Lightning strikes
Judge Acquits 2 Ex-Detectives in Mob Killings
By ALAN FEUER
Published: July 1, 2006
A federal judge tossed out the racketeering convictions of two retired New York City detectives yesterday — including eight murders for the mob — because the statute of limitations had run out, despite citing overwhelming evidence that the men had committed "heinous and violent crimes."
The ruling by Judge Jack B. Weinstein entirely reversed the conviction of the two detectives, Louis J. Eppolito and Stephen Caracappa, who were found guilty in April of some of the most stunning corruption charges in the city's history.

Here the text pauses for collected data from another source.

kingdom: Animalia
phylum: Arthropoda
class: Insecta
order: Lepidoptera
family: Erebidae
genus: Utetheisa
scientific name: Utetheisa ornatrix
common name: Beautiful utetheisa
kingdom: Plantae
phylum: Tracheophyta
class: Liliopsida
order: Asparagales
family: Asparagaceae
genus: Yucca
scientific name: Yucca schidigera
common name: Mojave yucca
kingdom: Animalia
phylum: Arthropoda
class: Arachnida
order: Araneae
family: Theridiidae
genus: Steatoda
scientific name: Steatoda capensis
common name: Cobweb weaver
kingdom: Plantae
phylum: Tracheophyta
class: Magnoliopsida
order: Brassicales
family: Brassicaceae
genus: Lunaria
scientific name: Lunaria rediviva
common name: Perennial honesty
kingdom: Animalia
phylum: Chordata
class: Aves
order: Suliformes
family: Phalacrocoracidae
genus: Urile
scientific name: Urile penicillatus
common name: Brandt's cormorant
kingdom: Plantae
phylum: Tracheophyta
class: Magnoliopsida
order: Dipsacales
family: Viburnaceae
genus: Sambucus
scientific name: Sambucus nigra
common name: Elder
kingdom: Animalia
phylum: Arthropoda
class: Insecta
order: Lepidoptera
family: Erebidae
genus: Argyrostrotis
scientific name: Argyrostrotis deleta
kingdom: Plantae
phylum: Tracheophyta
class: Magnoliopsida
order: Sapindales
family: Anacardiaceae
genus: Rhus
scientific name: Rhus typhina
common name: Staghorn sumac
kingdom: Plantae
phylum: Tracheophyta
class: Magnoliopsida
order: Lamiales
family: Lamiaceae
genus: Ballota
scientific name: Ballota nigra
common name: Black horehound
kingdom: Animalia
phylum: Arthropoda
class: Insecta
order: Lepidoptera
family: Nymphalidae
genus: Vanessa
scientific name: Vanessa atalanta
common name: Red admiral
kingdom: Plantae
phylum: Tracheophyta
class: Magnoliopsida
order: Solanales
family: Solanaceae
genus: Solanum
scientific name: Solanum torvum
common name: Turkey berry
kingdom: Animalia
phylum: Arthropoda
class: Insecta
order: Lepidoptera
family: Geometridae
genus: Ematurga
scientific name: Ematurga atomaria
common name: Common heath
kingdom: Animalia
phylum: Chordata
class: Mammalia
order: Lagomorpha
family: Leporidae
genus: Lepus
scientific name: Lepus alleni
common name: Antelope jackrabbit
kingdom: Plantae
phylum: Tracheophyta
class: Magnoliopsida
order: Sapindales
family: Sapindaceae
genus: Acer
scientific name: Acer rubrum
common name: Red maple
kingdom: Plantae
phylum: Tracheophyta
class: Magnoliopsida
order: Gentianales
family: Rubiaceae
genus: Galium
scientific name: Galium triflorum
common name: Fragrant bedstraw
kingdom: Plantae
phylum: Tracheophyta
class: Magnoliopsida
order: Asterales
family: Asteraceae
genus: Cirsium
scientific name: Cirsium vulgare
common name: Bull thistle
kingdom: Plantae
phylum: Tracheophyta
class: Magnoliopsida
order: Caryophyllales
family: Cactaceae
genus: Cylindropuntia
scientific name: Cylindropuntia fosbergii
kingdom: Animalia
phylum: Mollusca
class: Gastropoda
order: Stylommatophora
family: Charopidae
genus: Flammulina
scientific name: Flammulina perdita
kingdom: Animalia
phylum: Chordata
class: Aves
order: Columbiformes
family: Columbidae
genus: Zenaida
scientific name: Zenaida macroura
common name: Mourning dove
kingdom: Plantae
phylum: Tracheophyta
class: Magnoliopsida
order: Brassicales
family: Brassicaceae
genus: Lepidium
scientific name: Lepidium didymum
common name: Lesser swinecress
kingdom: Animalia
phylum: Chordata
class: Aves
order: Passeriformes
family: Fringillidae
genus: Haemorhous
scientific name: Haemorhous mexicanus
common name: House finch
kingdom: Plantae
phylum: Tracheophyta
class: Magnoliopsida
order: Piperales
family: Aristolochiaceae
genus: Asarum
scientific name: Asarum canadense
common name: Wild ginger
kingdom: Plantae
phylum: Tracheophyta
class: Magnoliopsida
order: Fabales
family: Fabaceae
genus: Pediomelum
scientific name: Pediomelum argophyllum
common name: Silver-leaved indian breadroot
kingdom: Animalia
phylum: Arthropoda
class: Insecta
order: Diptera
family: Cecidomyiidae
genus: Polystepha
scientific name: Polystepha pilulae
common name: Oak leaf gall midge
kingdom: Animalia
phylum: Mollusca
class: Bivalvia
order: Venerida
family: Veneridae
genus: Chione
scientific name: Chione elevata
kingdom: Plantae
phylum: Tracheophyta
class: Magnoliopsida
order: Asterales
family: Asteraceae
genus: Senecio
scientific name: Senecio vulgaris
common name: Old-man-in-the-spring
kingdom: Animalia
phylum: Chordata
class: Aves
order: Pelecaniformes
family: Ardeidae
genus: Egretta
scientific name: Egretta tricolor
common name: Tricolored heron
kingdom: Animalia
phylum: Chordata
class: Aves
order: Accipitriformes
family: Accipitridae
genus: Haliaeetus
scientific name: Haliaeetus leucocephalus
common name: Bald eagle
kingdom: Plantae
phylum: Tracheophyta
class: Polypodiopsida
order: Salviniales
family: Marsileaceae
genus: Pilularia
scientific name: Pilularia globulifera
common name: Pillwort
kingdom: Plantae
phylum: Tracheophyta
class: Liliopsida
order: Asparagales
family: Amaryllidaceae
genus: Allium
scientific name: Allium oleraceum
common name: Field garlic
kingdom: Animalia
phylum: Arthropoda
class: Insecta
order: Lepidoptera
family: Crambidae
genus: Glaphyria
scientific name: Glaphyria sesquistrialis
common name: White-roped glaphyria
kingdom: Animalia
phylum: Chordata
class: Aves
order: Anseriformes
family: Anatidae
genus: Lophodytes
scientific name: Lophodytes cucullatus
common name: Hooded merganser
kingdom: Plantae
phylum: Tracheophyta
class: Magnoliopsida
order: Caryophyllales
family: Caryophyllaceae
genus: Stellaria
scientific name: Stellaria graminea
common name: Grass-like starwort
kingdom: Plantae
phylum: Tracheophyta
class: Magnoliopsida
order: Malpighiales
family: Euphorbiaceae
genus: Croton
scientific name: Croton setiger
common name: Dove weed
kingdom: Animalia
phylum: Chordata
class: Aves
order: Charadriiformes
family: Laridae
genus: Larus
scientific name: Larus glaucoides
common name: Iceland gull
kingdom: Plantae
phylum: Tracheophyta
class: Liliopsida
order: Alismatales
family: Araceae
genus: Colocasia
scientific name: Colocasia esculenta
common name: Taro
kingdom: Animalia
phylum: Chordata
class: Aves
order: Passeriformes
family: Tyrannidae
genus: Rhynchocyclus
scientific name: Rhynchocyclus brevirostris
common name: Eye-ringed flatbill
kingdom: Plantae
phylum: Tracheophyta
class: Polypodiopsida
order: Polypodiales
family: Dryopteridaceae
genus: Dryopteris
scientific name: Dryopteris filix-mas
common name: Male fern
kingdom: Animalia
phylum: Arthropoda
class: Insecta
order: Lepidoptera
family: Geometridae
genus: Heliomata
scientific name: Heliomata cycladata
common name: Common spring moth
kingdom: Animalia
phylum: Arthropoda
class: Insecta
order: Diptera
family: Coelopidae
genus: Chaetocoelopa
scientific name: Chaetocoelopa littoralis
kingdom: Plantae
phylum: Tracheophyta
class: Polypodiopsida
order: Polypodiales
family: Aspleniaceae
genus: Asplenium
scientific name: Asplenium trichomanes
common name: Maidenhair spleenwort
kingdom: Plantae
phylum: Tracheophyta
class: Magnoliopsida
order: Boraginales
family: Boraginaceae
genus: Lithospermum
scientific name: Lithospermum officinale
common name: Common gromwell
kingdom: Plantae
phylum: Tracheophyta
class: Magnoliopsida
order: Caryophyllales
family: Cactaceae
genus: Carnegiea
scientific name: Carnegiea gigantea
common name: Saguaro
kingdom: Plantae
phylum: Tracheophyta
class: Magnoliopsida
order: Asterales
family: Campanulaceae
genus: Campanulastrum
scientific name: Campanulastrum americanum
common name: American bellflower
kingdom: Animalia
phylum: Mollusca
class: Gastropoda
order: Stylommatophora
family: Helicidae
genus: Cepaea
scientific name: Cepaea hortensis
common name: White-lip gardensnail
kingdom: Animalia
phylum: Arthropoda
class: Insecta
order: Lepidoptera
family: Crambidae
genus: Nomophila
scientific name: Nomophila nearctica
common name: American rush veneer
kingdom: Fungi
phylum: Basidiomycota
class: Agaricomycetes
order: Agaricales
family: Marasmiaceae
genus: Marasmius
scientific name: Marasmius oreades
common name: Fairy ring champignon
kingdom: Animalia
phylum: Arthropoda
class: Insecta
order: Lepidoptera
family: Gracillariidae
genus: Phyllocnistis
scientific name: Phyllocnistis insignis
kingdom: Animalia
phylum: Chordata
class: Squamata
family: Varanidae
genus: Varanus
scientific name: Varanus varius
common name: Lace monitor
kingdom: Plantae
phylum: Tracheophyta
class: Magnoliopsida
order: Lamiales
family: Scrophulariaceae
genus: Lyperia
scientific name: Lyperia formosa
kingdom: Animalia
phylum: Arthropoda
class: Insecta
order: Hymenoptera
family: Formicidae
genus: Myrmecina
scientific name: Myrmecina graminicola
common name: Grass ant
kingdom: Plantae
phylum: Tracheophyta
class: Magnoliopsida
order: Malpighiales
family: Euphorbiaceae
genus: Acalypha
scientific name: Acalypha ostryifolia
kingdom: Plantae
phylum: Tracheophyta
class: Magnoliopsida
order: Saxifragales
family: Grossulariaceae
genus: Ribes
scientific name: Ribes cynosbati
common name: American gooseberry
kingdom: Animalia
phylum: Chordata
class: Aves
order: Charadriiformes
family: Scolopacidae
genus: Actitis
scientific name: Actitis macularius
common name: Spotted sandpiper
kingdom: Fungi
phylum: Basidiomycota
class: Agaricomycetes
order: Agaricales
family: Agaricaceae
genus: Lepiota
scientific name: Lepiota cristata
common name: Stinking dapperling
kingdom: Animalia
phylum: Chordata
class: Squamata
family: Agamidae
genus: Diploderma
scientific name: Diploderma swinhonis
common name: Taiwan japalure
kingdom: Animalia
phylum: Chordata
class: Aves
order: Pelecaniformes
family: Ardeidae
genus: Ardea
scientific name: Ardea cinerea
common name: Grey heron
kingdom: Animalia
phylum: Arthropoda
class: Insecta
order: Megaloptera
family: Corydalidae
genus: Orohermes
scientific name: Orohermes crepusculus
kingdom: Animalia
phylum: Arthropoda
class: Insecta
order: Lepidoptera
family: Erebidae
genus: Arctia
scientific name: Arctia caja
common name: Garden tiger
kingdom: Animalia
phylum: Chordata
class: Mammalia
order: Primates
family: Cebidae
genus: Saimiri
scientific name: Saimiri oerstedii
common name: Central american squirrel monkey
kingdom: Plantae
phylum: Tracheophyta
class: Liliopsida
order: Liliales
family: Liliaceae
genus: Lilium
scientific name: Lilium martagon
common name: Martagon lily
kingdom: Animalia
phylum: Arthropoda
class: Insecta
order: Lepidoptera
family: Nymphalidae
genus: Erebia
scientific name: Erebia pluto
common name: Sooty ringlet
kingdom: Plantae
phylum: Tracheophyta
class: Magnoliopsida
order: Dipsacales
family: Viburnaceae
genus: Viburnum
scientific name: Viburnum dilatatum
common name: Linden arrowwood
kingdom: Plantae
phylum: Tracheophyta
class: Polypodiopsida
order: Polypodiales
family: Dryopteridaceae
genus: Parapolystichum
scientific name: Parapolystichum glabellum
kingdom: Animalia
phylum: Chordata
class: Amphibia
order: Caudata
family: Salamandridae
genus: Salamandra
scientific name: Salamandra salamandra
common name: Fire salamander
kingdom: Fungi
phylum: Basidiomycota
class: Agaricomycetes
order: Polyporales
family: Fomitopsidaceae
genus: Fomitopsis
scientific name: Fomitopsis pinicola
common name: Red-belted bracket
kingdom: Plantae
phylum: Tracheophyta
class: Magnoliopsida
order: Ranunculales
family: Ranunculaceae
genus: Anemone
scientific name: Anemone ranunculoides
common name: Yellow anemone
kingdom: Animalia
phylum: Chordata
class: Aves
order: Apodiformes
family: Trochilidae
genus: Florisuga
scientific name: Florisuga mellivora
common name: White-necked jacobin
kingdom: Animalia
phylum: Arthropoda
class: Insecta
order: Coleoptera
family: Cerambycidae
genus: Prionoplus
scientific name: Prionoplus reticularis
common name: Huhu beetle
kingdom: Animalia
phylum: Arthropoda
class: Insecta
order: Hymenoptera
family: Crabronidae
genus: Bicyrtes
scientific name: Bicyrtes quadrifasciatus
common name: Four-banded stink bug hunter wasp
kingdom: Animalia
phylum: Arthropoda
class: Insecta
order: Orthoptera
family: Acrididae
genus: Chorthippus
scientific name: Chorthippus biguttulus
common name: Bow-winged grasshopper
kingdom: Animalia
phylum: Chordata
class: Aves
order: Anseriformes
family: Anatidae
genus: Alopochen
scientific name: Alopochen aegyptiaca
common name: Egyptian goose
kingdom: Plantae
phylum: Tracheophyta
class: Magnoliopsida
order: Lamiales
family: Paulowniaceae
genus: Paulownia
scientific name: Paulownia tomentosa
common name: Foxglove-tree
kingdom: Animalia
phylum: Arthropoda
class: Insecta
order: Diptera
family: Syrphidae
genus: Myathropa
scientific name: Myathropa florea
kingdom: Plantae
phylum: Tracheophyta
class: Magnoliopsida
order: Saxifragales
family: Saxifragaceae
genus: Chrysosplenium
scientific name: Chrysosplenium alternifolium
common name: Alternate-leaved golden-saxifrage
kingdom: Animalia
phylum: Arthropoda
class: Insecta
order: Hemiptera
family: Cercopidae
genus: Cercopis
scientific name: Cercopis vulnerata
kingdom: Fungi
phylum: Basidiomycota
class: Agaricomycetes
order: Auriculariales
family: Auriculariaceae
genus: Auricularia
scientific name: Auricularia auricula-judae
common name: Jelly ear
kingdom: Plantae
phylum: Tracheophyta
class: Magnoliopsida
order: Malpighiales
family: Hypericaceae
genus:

Although a jury found that Mr. Eppolito and Mr. Caracappa had participated, as paid assassins, in killings for the mob, the judge acquitted the two men on the murder counts of the racketeering conspiracy, though not on evidentiary grounds. But the judge left open the possibility that the prosecution could seek to retry the defendants on a drug charge, and Mr. Eppolito, alone, on a money-laundering count.
The ruling, in a 102-page order that touched upon Thomas More and the sanctity of the Constitution, was the latest and most severe turn in the 15-month case.
It shocked the United States attorney's office in Brooklyn, which said it would appeal. And it bitterly disappointed the families of the victims in the case, some of whom had given heart-rending testimony at the two men's sentencing last month, where they were given life terms.
The decision sent a surge of joy through the offices of the defendants' new lawyers, one of whom, Joseph Bondy, called it "the most substantial legal victory" in recent history.
It also threatened to disrupt the careers — and the book deals — of some investigators in the case. And it led to the bizarre prospect that the two detectives — whom Judge Weinstein outright accused in his order of being stone-cold killers — could walk free from federal detention in Brooklyn as early as next week.
The judge waxed eloquent in acknowledging that his decision might seem strange to some.
"It will undoubtedly appear peculiar to many people that heinous criminals such as the defendants, having been found guilty on overwhelming evidence of the most despicable crimes of violence, should go unwhipped of justice," he wrote.
"Yet our Constitution, statutes and morality require that we be ruled by the law, not vindictiveness or the advantages of the moment."
The judge also wrote that even though there was little doubt that Mr. Eppolito and Mr. Caracappa had "kidnapped, murdered, and assisted kidnappers and murderers," he had no choice but to let them go because the five-year statute of limitations in conspiracy cases had run out.
His ruling was hardly the first mention of the statute of limitations. Virtually from the outset of the case, Judge Weinstein said he was queasy about the decision to accuse the men of an overarching conspiracy that included the eight gangland murders, all in Brooklyn in the 1980's and 1990's, and a much more recent — and less serious — charge of selling an ounce of methamphetamine in Las Vegas last year.
These guys are scumbags of the highest order. But the feds overreached. They should have left the murder charges to the local DA. It is more than likely they will face state charges on the murders, because that's not double jeopardy.
But if you live in a democracy, with fair trials, they have to be fair. Which means they have to be fair, even if the guilty walk free.